■ **Prompt**
Which lines of the data below include the word "White"? Pick out each one and copy it.
-=-=-
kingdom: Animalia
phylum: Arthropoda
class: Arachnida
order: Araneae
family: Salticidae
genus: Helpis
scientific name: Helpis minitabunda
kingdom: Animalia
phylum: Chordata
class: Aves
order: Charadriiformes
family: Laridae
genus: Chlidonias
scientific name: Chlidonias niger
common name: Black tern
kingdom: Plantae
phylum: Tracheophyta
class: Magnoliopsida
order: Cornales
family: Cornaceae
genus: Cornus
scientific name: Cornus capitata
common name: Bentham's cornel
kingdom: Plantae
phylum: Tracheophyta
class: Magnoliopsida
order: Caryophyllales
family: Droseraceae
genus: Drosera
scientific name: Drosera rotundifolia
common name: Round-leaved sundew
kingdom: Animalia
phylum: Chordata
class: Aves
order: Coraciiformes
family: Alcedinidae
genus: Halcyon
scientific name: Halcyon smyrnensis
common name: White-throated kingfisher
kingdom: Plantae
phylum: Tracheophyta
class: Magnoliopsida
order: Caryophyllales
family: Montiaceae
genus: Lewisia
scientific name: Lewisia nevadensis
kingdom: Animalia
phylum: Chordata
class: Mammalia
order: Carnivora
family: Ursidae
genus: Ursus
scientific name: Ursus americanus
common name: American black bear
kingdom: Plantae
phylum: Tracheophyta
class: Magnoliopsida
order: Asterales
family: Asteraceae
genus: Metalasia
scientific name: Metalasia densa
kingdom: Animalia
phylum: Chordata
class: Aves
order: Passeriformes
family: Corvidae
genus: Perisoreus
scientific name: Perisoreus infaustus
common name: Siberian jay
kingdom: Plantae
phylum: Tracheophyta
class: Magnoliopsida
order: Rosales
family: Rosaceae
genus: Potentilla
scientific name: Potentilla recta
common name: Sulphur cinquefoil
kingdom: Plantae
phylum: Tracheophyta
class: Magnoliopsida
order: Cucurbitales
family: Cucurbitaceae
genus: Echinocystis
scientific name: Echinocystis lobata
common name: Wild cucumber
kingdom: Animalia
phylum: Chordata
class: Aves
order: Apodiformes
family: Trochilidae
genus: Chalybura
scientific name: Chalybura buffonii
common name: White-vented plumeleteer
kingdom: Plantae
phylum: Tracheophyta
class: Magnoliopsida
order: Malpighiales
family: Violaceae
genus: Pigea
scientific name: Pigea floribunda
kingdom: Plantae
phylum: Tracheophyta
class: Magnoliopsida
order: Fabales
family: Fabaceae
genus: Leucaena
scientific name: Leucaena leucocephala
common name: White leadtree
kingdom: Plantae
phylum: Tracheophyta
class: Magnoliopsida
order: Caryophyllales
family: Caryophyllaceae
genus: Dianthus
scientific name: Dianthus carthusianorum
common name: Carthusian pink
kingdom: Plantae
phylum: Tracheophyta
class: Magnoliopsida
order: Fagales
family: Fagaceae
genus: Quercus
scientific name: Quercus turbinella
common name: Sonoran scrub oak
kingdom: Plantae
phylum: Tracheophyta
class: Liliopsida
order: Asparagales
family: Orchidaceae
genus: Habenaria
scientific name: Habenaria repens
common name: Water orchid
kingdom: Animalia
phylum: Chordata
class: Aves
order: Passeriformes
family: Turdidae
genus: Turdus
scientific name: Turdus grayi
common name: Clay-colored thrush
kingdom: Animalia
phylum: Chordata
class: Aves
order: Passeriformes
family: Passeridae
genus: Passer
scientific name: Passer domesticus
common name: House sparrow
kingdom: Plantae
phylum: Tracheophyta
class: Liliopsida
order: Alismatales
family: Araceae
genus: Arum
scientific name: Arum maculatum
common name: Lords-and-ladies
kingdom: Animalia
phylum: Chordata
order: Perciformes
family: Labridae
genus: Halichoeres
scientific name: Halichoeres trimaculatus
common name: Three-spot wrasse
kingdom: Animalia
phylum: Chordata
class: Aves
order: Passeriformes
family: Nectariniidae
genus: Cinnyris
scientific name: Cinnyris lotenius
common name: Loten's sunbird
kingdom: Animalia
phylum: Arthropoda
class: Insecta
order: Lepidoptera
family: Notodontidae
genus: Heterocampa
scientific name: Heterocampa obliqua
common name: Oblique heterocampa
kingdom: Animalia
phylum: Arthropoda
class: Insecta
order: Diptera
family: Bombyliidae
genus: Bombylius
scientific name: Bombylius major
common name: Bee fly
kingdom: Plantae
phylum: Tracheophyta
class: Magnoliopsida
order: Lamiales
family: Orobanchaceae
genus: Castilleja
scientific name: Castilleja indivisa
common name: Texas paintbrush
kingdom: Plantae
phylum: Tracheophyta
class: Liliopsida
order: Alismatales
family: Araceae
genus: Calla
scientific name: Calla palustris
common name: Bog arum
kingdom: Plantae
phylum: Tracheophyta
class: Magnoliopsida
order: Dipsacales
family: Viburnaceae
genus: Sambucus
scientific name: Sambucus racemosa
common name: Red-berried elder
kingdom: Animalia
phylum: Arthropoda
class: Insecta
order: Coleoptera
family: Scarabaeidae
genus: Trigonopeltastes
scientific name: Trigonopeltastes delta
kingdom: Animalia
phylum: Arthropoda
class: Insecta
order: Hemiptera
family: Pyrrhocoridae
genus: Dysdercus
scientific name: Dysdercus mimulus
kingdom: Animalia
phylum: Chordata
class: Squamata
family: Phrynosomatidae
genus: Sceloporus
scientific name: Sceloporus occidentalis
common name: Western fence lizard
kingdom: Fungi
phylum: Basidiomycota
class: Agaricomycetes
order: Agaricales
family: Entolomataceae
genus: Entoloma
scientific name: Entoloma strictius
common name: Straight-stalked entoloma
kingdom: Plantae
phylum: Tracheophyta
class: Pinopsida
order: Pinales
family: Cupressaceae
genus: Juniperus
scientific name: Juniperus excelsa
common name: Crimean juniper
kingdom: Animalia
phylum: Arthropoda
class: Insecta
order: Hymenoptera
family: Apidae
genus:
-=-=-
■ **Response to the exercise**
common name: White-throated kingfisher
common name: White-vented plumeleteer
common name: White leadtree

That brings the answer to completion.